In recent times, the AI community has witnessed a remarkable surge in the development of larger and more performant language models, such as Falcon 40B, LLaMa-2 70B, Falcon 40B, MPT 30B, and in the imaging domain with models like SD2.1 and SDXL. These advancements have undoubtedly pushed the boundaries of what AI can achieve, enabling highly versatile and state-of-the-art image generation and language understanding capabilities. However, the breakthrough of large models comes with substantial computational demands. To resolve this issue, recent research on efficient Stable Diffusion has prioritized reducing the number of sampling steps and utilizing network quantization.
Moving towards the goal of making image generative models faster, smaller, and cheaper, Tiny-SD was proposed by Segmind. Tiny SD is a compressed Stable Diffusion (SD) model that has been trained on Knowledge-Distillation (KD) techniques and the work has been largely based on this paper. The authors describe a Block-removal Knowledge-Distillation method where some of the UNet layers are removed and the student model weights are trained. Using the KD methods described in the paper, they were able to train two compressed models using the 🧨 diffusers library; Small and Tiny, that have 35% and 55% fewer parameters, respectively than the base model while achieving comparable image fidelity as the base model. More details about model can be found in model card, blog post and training repository.
This notebook demonstrates how to convert and run the Tiny-SD model using OpenVINO.
It considers two approaches of image generation using an AI method called diffusion
:
Text-to-image
generation to create images from a text description as input.Text-guided Image-to-Image
generation to create an image, using text description and initial image semantic.
The complete pipeline of this demo is shown below.
This is a demonstration in which you can type a text description (and provide input image in case of Image-to-Image generation) and the pipeline will generate an image that reflects the context of the input text. Step-by-step, the diffusion process will iteratively denoise latent image representation while being conditioned on the text embeddings provided by the text encoder.

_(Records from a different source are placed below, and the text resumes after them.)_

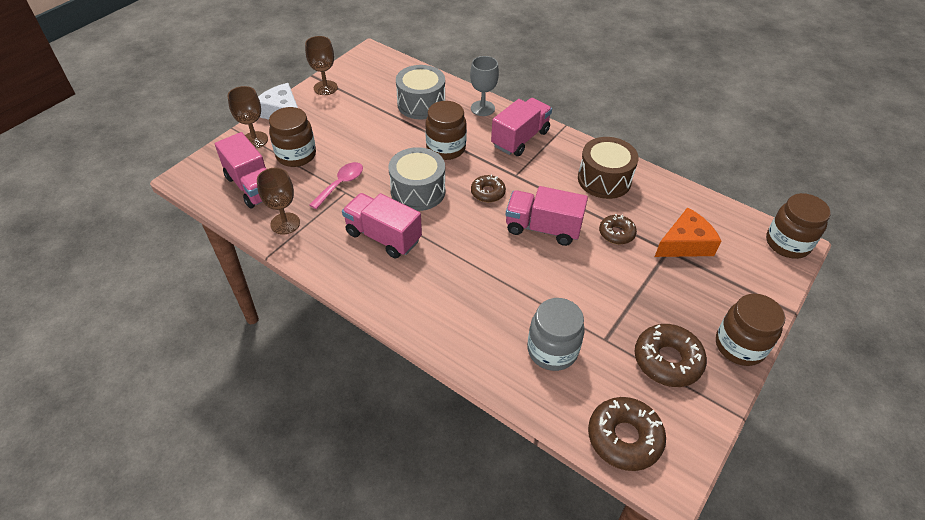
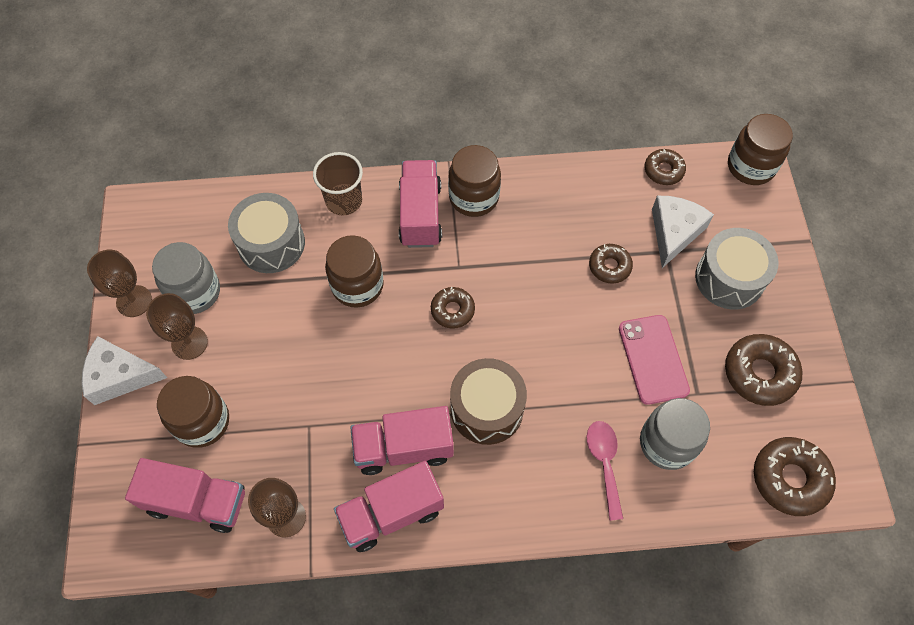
camera: 40 degrees left, 15 degrees up
brown goblet [227,86,268,148] -> brown goblet moved to [146,293,208,360]
pink spoon [310,162,363,209] -> pink spoon moved to [587,421,623,521]
grey drum [389,147,445,211] -> grey drum moved to [695,228,779,310]
grey goblet [470,56,499,116] -> brown cup [313,152,363,216]
pink truck [506,186,588,246] -> pink truck moved to [334,461,444,552]
brown drum [578,137,639,199] -> brown drum moved to [450,358,527,445]
orange cheese [655,207,721,257] -> white cheese [652,196,714,268]
brown jar [716,294,785,366] -> brown jar moved to [448,145,501,217]
none -> grey jar [152,242,220,314]
none -> pink phone [619,315,690,405]
none -> brown donut [645,149,686,185]

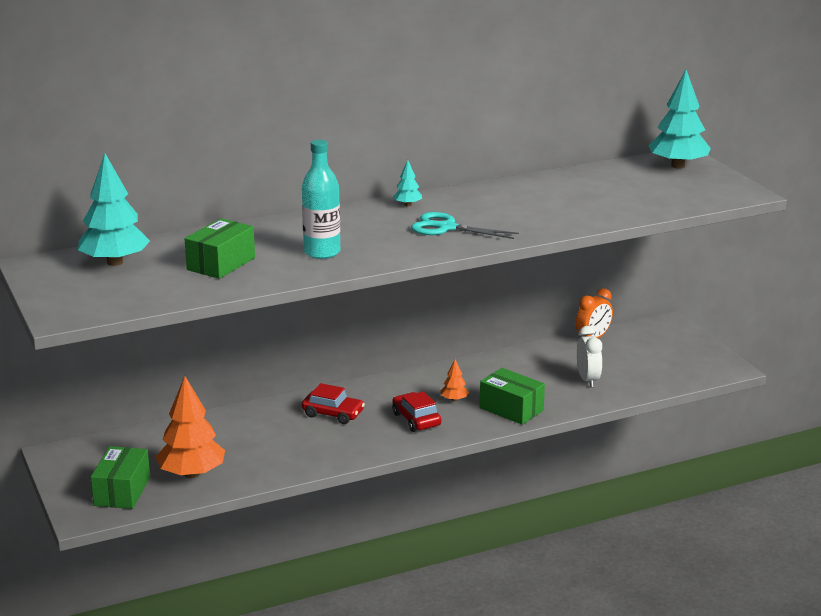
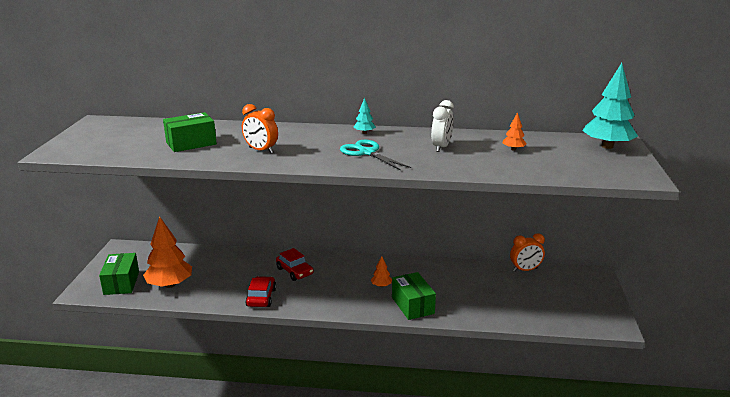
camera: 30 degrees right, 0 degrees up
turquoise tree [78,154,150,266] -> none
green box [91,446,150,509] -> green box turned 45 degrees counterclockwise [99,253,139,295]
turquoise bottle [302,140,340,259] -> orange clock [242,104,278,153]
red car [392,391,441,432] -> red car moved to [245,276,276,307]
white clock [577,326,602,388] -> white clock moved to [431,100,454,152]
none -> orange tree [503,112,527,151]

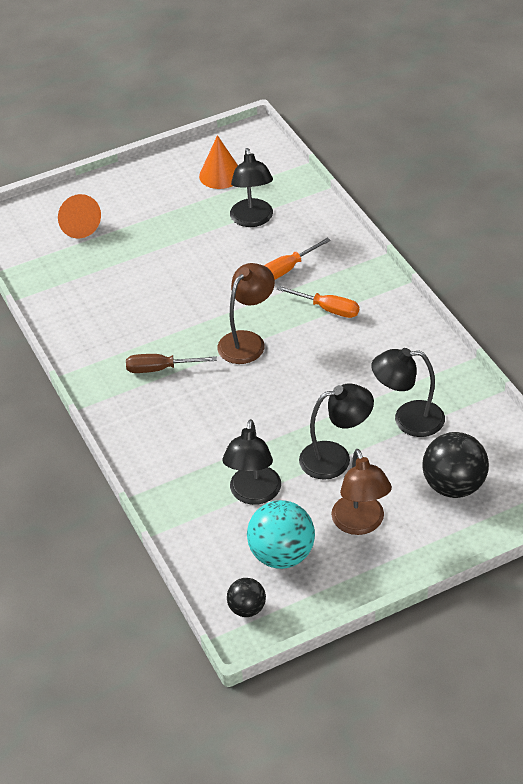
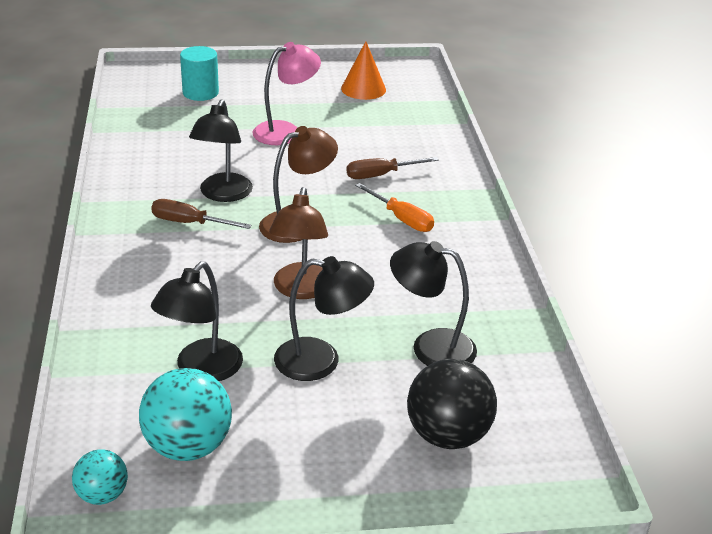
camera: 15 degrees right, 10 degrees down
orange cone [58,194,101,239] -> turquoise cylinder [180,46,219,101]
black ball [227,578,266,617] -> turquoise ball [72,450,128,505]
black lamp [230,148,273,227] -> black lamp moved to [189,99,253,202]
orange screwdriver [264,238,331,279] -> brown screwdriver [347,157,439,179]
brown lamp [331,449,392,535] -> brown lamp moved to [269,187,328,299]
none -> pink lamp [252,42,321,145]

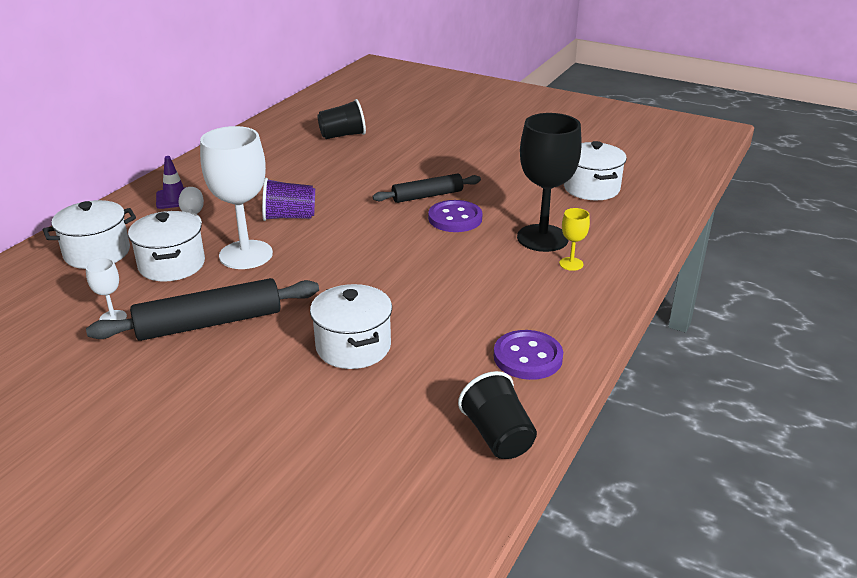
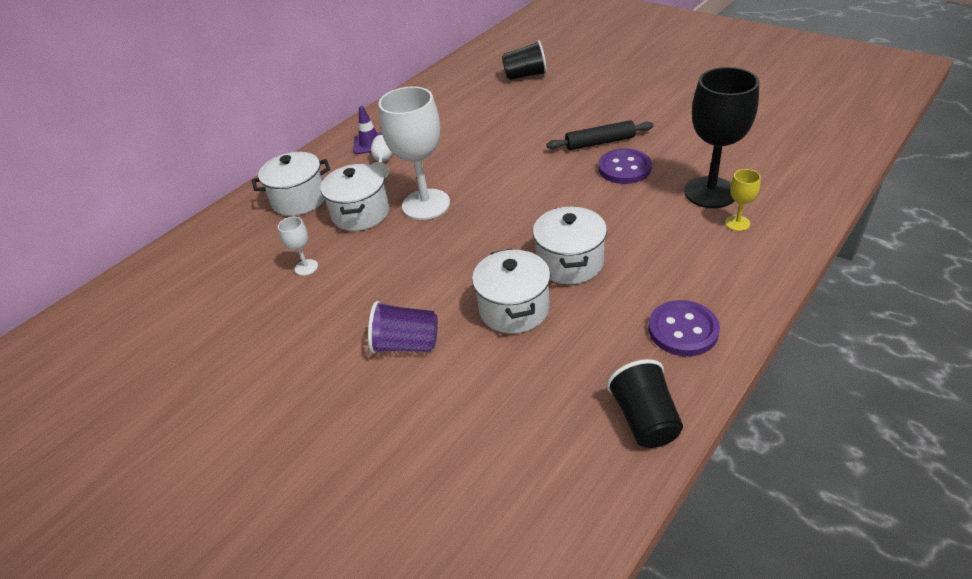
camera: 15 degrees right, 10 degrees up
black rolling pin [86,278,319,341] -> none
purple cup [262,178,315,221] -> purple cup moved to [368,301,438,354]
white pot [564,141,627,200] -> white pot moved to [533,206,607,284]

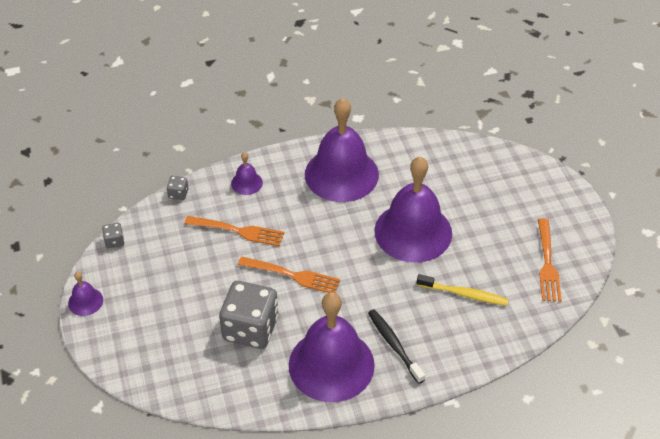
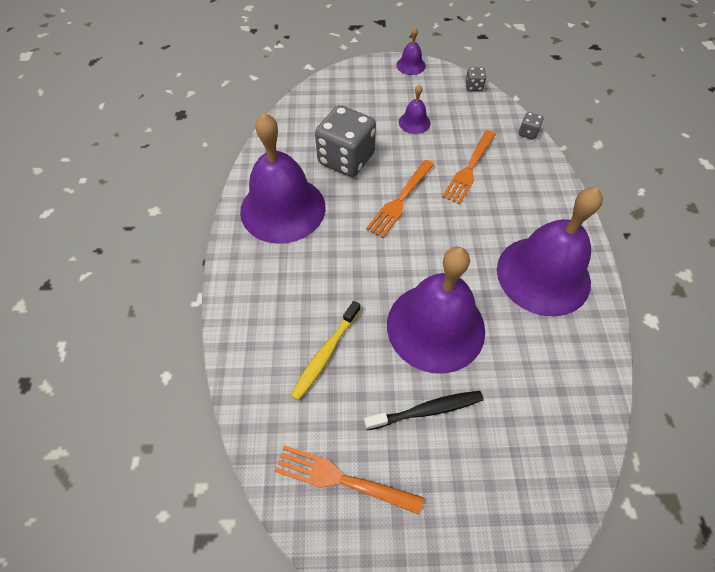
camera: 105 degrees right, 10 degrees up
purple bell [231,152,263,195] -> purple bell moved to [399,84,431,134]
black toothbrush [368,309,425,384] -> black toothbrush moved to [364,391,483,430]

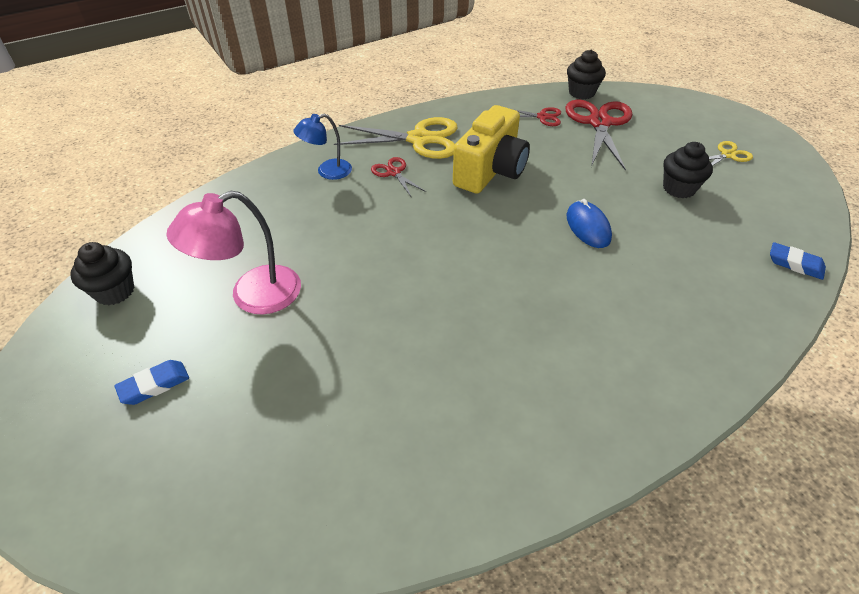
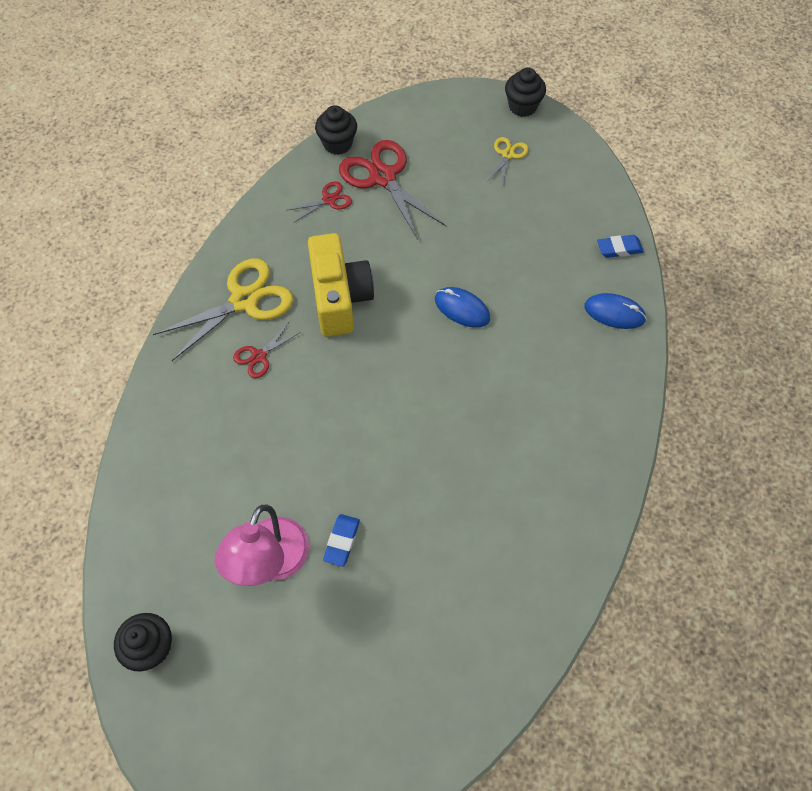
camera: 40 degrees left, 15 degrees up
blue eraser [114,360,189,405] -> blue eraser moved to [323,514,360,567]
blue lamp [293,114,352,180] -> none
red scissors [371,157,426,196] -> red scissors turned 60 degrees counterclockwise [233,322,301,378]
black cupcake [663,142,713,198] -> black cupcake moved to [505,68,546,117]
none -> blue mouse [585,293,647,329]

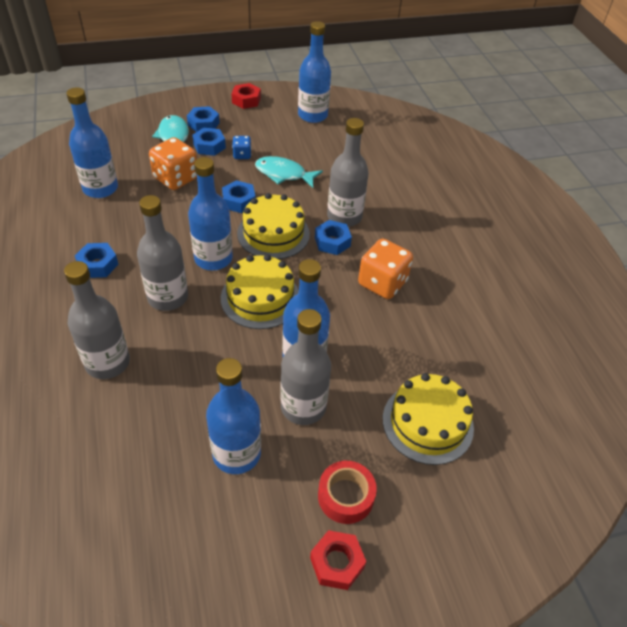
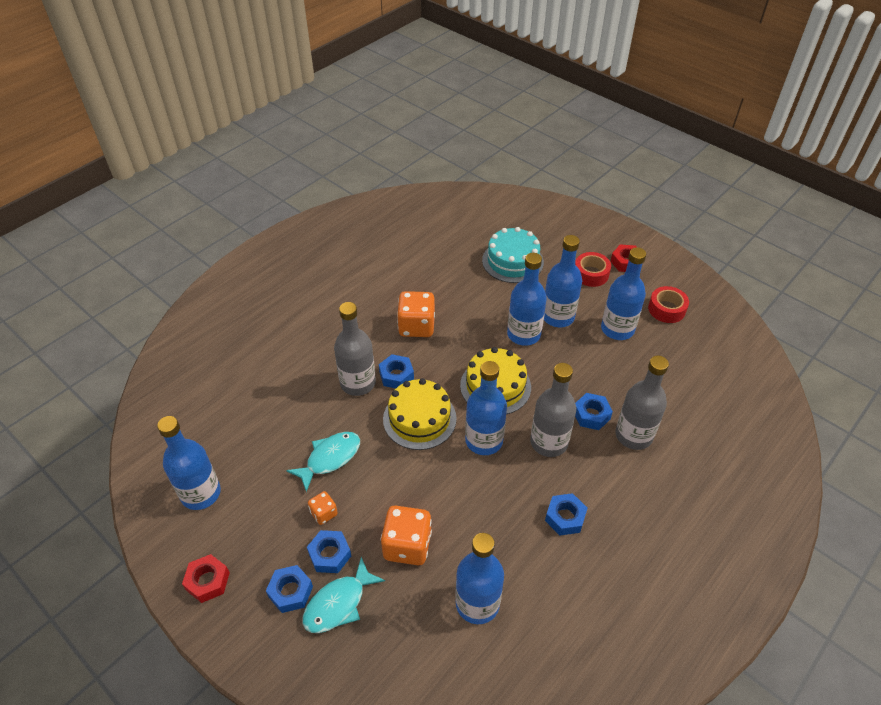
camera: 120 degrees left, 0 degrees up
blue nut [222,180,256,213] -> blue nut moved to [575,393,613,430]
blue dice [232,136,251,159] -> orange dice [308,491,338,525]
turquoise fish [255,156,323,188] -> turquoise fish turned 120 degrees counterclockwise [286,432,360,492]
grey bottle [280,309,331,425] -> blue bottle [544,235,582,327]
yellow cake [383,373,474,465] -> turquoise cake [482,227,544,283]
none -> red tape [648,286,689,323]

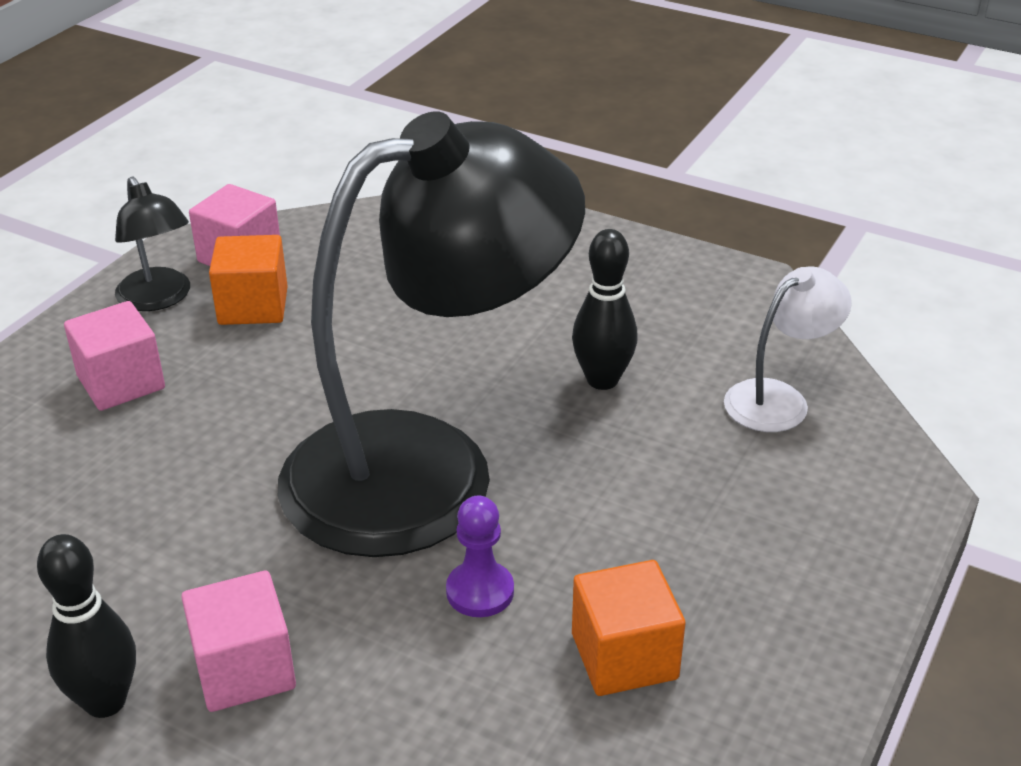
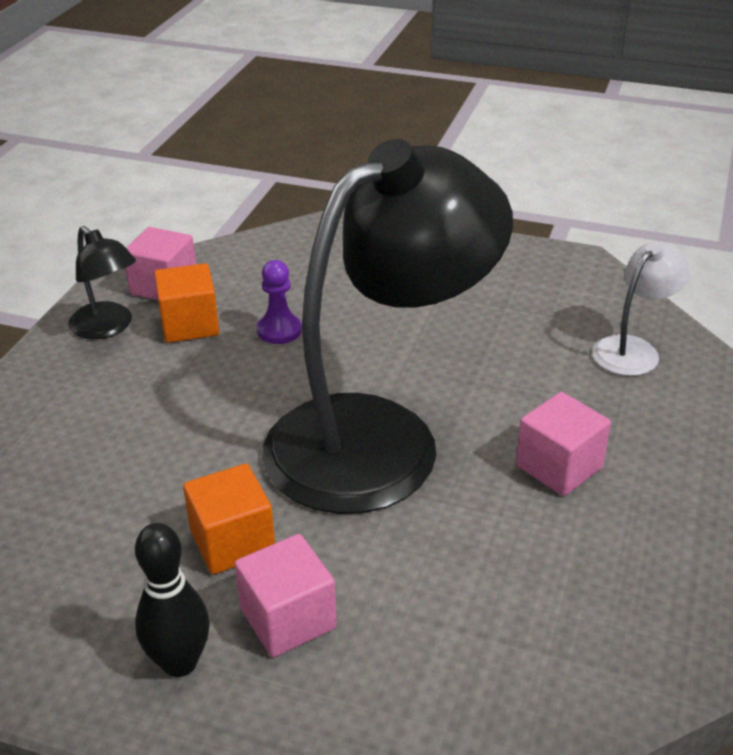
camera: 10 degrees left, 0 degrees up
pink cube [64,301,165,411] -> pink cube moved to [516,392,611,496]
purple pawn [446,496,514,617] -> purple pawn moved to [257,260,302,344]
black bowling pin [572,229,638,390] -> none
orange cube [572,560,686,696] -> orange cube moved to [183,464,275,574]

The following image shows an example of the input sequence and corresponding predicted image.
Input text: RAW studio photo of An intricate forest minitown landscape trapped in a bottle, atmospheric oliva lighting, on the table, intricate details, dark shot, soothing tones, muted colors
This notebook demonstrates how to convert and run Tiny-SD using OpenVINO.
The notebook contains the following steps:
- Convert PyTorch models to OpenVINO Intermediate Representation using OpenVINO Converter Tool (OVC).
- Prepare Inference Pipeline.
- Run Inference pipeline with OpenVINO.
- Run Interactive demo for Tiny-SD model
The notebook also provides interactive interface for image generation based on user input (text prompts and source image, if required). Text-to-Image Generation Example
Image-to-Image Generation Example
This is a self-contained example that relies solely on its own code.
We recommend running the notebook in a virtual environment. You only need a Jupyter server to start.
For details, please refer to Installation Guide.